You have very little money to spend eating out. When you do buy something, it’s typically something you can get for under $2.00. Big-time splurging means spending up to $30 on a family of four. If this is your life, what is the height of your culinary experience? What are the favorite restaurant dishes you hope to reproduce at home? When day-to-day, homemade fare is bologna sandwiches and cheese puffs, when “cooking” means spaghetti with canned sauce or macaroni and cheese from a box, what would you do to liven up the offerings coming out of your own kitchen?

I’ll tell you. You’d learn to cook a good burger. That’s self-sufficiency right there. You’ve gone from scraping together money for a burger to making it out of stuff you can buy with your food card, meaning you’ve now got more cash available for other things. You’d go to Goodwill and buy a little deep fryer to make onion rings and fries and battered fish and all manner of goodies. If you can do that, all of a sudden you’re a culinary artist! And if you can actually learn to make a good pizza from scratch–not some old, crusty thing like a hunk of dry wheat bread that hurts your mouth when you try to bite into it, but something soft and chewy and greasy with everything melted just right so it tastes like it’s from the pizza places–if you can do THAT, you’re a food wizard. You never need to eat out again.

Okay…so if this is your worldview, what are you looking for when you go to the grocery store? Rutabegas? Tofu? Little crackers made from puffed rice and beet juice for $7.00 a bag? Fancy little frozen Kashi dinners for $5 apiece that you’d have to eat two or three of to be satisfied? Heck no! You’re looking for meat! And flour, and sugar, and oils or shortening. You’re going to assemble the raw ingredients to all sorts of obesity inducing, artery clogging delights! You’re going to be proud of your cooking, you’re going to enjoy eating it, and your family will appreciate it.
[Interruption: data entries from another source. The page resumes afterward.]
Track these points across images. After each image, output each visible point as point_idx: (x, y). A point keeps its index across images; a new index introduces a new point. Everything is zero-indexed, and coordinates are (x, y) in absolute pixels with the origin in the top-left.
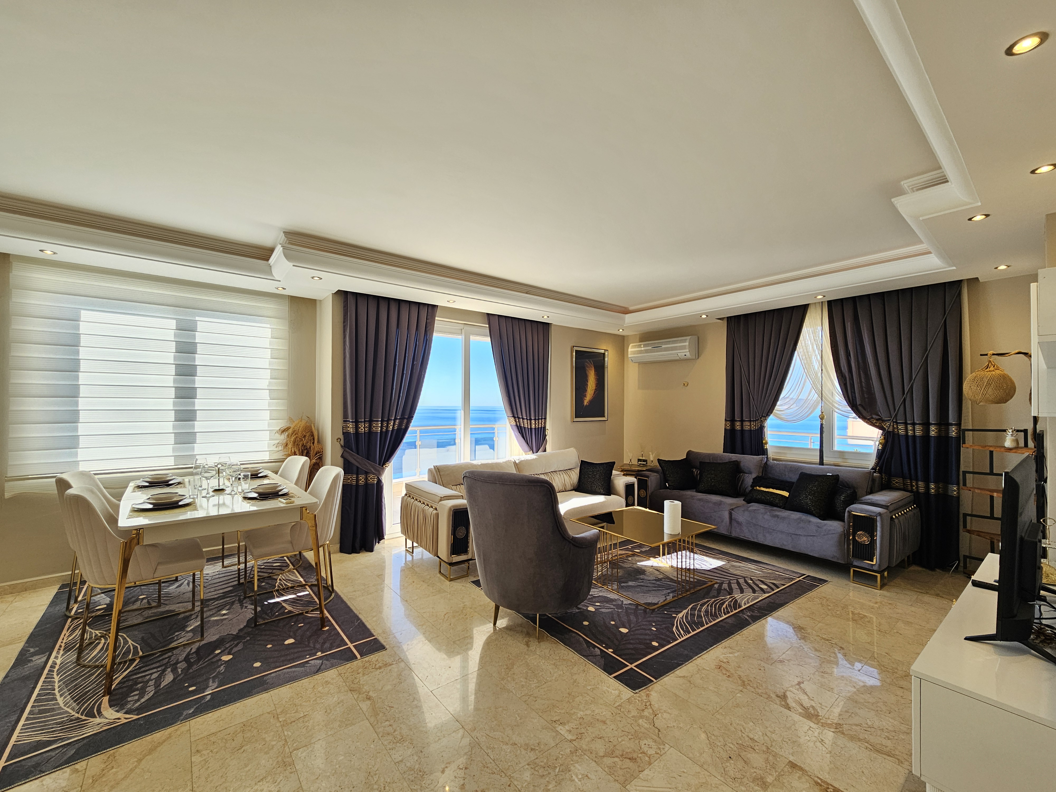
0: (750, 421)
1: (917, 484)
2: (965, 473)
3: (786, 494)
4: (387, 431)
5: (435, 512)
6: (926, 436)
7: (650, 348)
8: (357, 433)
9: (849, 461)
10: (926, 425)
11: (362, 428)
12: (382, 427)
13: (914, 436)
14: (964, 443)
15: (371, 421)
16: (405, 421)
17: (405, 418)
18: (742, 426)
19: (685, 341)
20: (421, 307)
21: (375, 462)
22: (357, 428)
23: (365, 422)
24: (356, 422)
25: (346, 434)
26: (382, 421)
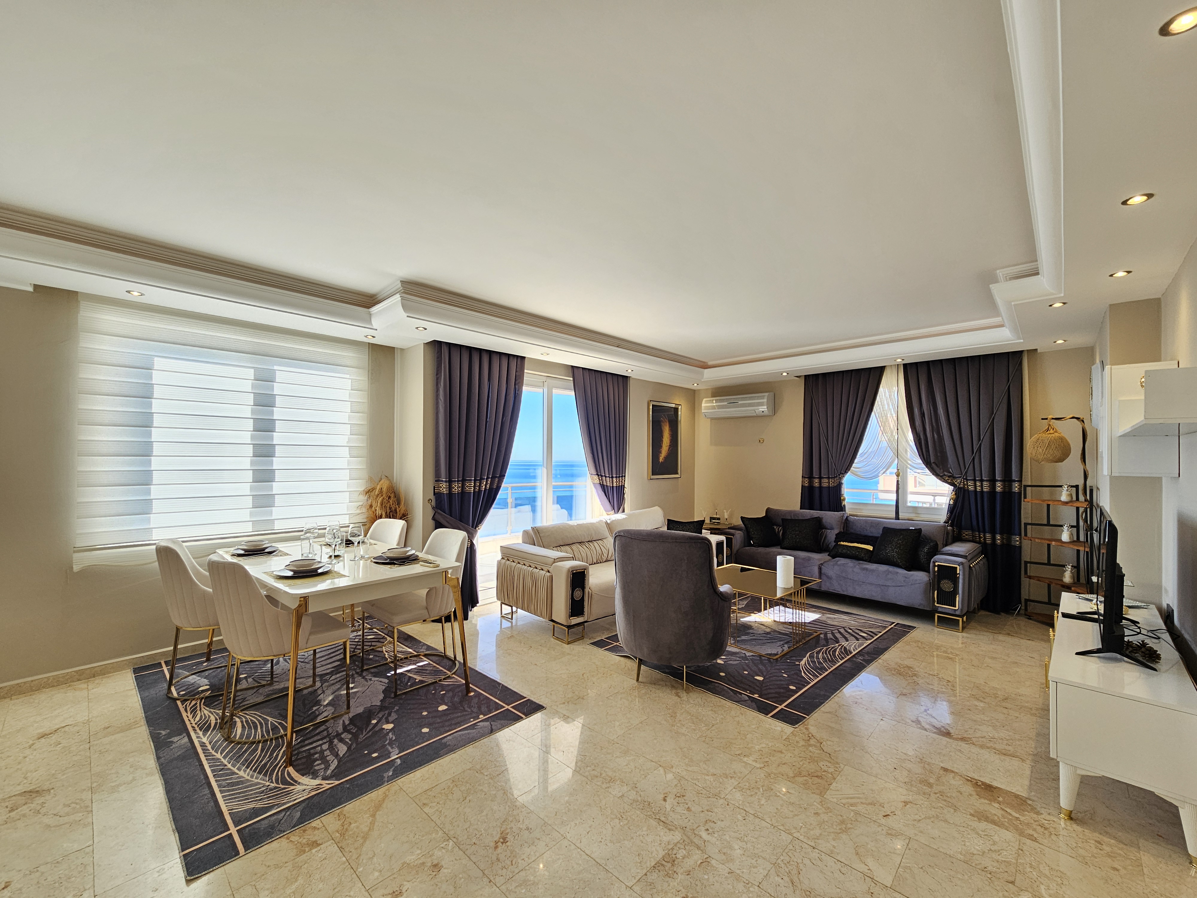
0: (829, 478)
1: (984, 536)
2: (1026, 524)
3: (870, 548)
4: (480, 491)
5: (548, 574)
6: (993, 492)
7: (726, 403)
8: (450, 494)
9: (922, 516)
10: (993, 481)
11: (456, 488)
12: (474, 487)
13: (982, 492)
14: (1025, 497)
15: (464, 481)
16: (497, 479)
17: (496, 477)
18: (820, 483)
19: (763, 397)
20: (511, 358)
21: (468, 524)
22: (450, 488)
23: (458, 481)
24: (450, 482)
25: (438, 495)
26: (475, 480)
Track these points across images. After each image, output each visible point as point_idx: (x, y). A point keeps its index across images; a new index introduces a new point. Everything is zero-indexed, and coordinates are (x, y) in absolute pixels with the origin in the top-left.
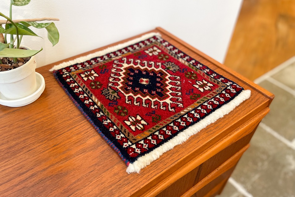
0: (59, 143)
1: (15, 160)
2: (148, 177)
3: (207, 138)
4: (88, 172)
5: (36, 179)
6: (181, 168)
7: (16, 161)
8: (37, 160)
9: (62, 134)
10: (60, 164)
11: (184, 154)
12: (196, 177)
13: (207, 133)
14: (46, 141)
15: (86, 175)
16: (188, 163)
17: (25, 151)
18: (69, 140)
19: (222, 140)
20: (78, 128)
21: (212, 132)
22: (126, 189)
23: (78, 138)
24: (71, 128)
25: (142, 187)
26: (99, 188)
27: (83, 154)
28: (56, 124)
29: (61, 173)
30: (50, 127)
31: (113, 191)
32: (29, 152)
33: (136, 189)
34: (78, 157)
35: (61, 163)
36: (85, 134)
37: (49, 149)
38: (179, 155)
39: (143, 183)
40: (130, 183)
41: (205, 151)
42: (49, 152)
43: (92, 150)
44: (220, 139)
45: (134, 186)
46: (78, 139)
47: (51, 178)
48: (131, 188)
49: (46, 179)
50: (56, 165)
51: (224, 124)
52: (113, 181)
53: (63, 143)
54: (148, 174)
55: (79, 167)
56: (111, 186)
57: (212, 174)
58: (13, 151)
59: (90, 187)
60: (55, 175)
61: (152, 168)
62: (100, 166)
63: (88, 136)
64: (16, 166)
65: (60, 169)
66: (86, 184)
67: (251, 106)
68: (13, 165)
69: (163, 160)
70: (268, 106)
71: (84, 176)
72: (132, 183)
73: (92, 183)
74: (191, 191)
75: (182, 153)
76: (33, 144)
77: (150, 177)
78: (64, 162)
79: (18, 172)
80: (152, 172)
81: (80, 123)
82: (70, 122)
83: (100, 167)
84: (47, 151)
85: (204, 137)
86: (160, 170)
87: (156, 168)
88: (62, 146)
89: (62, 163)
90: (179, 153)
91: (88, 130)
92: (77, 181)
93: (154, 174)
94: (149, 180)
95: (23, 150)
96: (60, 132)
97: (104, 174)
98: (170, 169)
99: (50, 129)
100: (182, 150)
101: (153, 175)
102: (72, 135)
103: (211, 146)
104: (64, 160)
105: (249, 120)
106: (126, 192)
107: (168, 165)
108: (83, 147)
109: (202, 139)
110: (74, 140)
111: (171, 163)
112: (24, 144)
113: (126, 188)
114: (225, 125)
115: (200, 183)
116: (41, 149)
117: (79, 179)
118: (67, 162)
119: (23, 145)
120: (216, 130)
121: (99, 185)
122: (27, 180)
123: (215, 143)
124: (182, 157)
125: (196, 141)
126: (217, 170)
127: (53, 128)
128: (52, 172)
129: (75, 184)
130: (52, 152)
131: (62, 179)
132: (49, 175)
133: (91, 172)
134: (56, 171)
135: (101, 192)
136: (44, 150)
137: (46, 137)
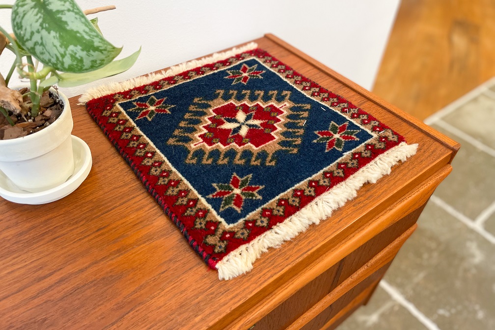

So here comes Jamie Oliver or the local equivalent, on a mission of mercy from a different class and culture, saying, “No, no, that stuff is gross! That’s not what you’re supposed to like. How could you? Eww! Come into the light, you poor, ignorant, tasteless savage. Come eat like us. Here–eat this bowl of noxious smelling weeds. You’ll notice the flavors are reminiscent of the pine and lemon scented cleaners they use to disinfect the restrooms at your workplace. Soda? Oh, heavens no! Soda is Satan’s venom! You can wash everything down with a bit of spoiled milk (we call it “kefir”), or some tea with a giant fungus growing on top. Refreshing! Now how could you ever have thought to eat something as disgusting as barbecue and onion rings when there’s all this wonderful, healthy food that you can grow right in your own back yard?”
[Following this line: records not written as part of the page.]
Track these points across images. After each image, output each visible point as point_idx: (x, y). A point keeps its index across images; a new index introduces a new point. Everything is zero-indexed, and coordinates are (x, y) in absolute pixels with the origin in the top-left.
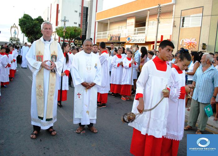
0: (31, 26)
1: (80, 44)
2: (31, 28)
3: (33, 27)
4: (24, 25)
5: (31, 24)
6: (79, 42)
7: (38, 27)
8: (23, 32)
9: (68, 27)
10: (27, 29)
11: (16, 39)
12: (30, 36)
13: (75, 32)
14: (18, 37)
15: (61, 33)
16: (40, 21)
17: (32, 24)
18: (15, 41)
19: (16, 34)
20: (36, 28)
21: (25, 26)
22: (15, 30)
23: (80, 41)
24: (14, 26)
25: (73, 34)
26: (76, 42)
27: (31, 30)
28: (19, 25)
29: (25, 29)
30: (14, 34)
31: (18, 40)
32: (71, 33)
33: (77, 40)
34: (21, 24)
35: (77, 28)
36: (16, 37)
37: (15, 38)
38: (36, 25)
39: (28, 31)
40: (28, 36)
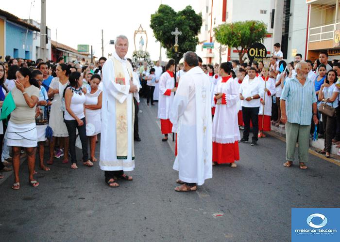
1: (260, 57)
4: (159, 25)
5: (173, 22)
6: (259, 53)
8: (159, 39)
9: (237, 23)
10: (164, 33)
11: (144, 55)
12: (170, 47)
13: (251, 33)
14: (147, 51)
15: (223, 37)
16: (189, 16)
17: (174, 24)
18: (141, 57)
19: (143, 44)
21: (162, 27)
22: (142, 37)
23: (261, 50)
24: (141, 29)
25: (246, 37)
26: (252, 52)
28: (152, 26)
29: (161, 34)
30: (139, 46)
31: (147, 55)
32: (243, 35)
33: (254, 50)
34: (154, 25)
35: (255, 24)
36: (144, 50)
37: (142, 52)
38: (181, 24)
39: (166, 37)
40: (168, 45)
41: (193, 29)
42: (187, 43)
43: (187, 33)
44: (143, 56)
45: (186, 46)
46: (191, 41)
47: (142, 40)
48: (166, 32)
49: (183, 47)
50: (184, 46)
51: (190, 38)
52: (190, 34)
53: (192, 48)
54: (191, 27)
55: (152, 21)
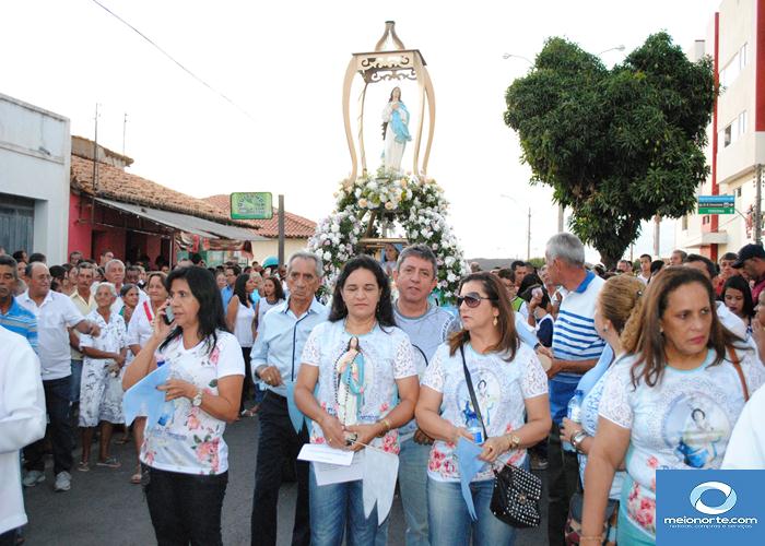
0: (595, 110)
2: (590, 123)
3: (607, 122)
4: (541, 112)
5: (595, 96)
7: (649, 116)
10: (559, 141)
12: (586, 194)
16: (660, 71)
17: (600, 100)
19: (402, 138)
20: (631, 121)
21: (551, 116)
22: (395, 96)
27: (589, 145)
29: (545, 142)
30: (384, 145)
31: (425, 197)
38: (629, 99)
39: (566, 153)
40: (576, 191)
41: (677, 118)
42: (656, 174)
43: (652, 136)
44: (393, 205)
45: (653, 190)
46: (671, 167)
47: (394, 111)
48: (568, 134)
49: (639, 193)
50: (643, 188)
51: (668, 155)
52: (668, 137)
53: (677, 194)
54: (670, 112)
55: (511, 99)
I think the answer is clear, though perhaps not feasible. If you want to evangelize to the poor about healthy eating, you need to do it through restaurants and stop letting the fast food chains define for people what good food is. These restaurants need to be conveniently placed and competitively priced. They need to have healthier versions of culturally appropriate dishes, complemented by some other, perhaps less familiar offerings. If you can give someone a flavorful, filling, cheese-and-veggie wrap through a drive-up window for less than $2.00, you can get people in poor neighborhoods to start eating fresh, local, and healthy. That will then begin to become part of what they see as good food.